Gunna Gareth actually managed to extract some copper from the Great Orme mines and was seriously thinking about export opprtunities to europe through the contacts he'd made in his boat-cleaning venture. And he was actually committed to paying back his loans. He might even have kept up with the punitive interest rates. His real problem was that he kept promising himself that he was gunna stop shagging other people’s wives, most notably those of Vicious Victor, Crusher Mason, and Hywel the Hangman. Gunna Gareth was found out by all three.

He was gunna run away, but they found him and he was last seen being dragged into the tunnels of his copper mine. Nobody wanted to go down to see what had happened to him and mine once again fell into decay.

The Great Orme copper mines eventually came back into production in 1692 for the next 200 years, but nobody found any evidence of what happened to Gunna Gareth. Both the hamlet of Piggshite and his family have vanished from  recorded history.

Monday, October 8, 2012

Phillip of Bradfield (1674 - 1741)

Phillip Pherklewit lived a next door to Jethro Tull in Bradfield in Berkshire. He was in fact born on the same day but, unlike Tull, faded quickly and never made it into the history books. This is a great shame as his fellow townsfolk agreed he was an inventor of rare quality. They said one of him was quite enough for the world. Jethro Tull even remarked, ‘They broke the mould with Pherklewit, and then they made sure they ground it into the dust just to make sure.’ 

While Jethro Tull spent his time working improving the efficiency of agriculture and came up with the Seed Drill which was first used in 1701, Phillip spent his time how to make money out of the humble potato. In between failed innovations, such as potato football, potato paperweights, and potato as projectiles for battle, he subsisted with his family on a barley and beer, more often the latter.

Then, in 1702, he came up with the invention that release him from poverty and send him up onto easy street.
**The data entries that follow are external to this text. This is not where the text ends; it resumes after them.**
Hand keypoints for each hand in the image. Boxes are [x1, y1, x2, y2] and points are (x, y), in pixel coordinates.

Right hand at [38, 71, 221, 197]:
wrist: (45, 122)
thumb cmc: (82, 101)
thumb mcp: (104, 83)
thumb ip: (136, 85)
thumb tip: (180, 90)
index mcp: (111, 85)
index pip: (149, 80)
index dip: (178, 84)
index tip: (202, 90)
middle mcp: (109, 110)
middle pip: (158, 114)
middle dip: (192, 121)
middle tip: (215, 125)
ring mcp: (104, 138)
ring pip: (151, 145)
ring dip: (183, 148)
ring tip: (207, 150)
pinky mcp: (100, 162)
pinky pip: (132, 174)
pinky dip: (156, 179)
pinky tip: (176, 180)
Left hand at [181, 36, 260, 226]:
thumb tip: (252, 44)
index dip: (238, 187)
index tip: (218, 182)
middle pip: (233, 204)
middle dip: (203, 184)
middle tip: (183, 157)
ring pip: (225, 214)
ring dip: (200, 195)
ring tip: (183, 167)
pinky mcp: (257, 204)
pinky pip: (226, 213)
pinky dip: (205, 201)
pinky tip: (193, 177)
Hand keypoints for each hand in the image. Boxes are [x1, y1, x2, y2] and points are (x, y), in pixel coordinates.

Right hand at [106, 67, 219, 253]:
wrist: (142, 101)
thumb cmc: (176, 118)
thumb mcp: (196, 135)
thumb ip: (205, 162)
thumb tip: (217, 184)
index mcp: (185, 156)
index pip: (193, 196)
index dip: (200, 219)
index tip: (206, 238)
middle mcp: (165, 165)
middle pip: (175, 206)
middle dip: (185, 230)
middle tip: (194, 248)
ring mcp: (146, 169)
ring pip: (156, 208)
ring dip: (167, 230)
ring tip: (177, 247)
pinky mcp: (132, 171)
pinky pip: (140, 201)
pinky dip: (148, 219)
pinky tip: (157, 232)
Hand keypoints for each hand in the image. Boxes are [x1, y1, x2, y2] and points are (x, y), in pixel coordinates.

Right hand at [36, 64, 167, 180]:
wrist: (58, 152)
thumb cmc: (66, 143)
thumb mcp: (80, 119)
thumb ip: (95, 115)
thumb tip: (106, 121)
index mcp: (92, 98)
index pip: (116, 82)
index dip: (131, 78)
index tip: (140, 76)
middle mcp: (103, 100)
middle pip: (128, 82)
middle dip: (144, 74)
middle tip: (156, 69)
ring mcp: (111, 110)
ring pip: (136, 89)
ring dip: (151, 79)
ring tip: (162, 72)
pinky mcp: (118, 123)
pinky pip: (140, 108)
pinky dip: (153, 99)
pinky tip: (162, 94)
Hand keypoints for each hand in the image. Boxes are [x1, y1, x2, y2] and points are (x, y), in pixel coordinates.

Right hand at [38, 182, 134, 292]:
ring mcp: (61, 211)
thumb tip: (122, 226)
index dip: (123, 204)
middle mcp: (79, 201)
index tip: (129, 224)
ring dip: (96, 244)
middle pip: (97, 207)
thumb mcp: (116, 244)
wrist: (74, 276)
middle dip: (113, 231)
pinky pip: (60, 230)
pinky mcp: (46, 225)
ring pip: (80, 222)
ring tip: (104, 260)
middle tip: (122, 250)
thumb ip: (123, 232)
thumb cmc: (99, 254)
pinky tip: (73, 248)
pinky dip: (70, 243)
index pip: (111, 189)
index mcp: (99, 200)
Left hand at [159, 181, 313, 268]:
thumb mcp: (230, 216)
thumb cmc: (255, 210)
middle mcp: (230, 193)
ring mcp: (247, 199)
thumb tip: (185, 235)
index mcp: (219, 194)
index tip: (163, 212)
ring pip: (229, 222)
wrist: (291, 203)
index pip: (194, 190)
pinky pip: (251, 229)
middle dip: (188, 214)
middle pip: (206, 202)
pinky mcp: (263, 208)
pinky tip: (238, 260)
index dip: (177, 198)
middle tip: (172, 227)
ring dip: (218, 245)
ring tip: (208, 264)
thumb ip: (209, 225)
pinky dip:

He combined his crop of potatoes with printing and came up with the first large scale potato printing press. He was convinced that the easy manipulation of the potato and its capacity to work with most inks would see him and his family right for the rest of their lives. His work quickly became popular as he produced the first church sermon produced by potato. Then he began to promote the seed drill, using potato-printed paper posters. Then he realised the potential for expansion and wrote to the King, William III, who agreed to give him the contract for royal printing (his advisors were on holiday at the time).

Phillip then gave over all of his fields to the production of the potato to make sure he could keep up with the demand. What Phillip failed to realise was that his potatoes would quickly rot and became useless. Despite his large potato crop his potato presses began to fall apart and lose its shape. Added to that, his livestock had a nasty habit of breaking in and eating his printing supplies. In 1702 King William died and the new monarch, Anne, was having nothing of the potato revolution and cancelled the contract.

Phillip was left with a useless mountain of potatoes. Jethro Tull suggested he sell them for food, but Phillip was unconvinced. Who would want to eat potatoes? Phillip Pherklewit eventually recovered and through the charity of his fellow townsfolk managed to re-sow his fields and get back on his feet. He gave up inventing and settled to mediocrity. Phillip of Bradfield died on the same day as Jethro Tull in 1741. The potato printing press died with him, although after looking at the print quality of many books recently, I have my doubts that it has totally disappeared.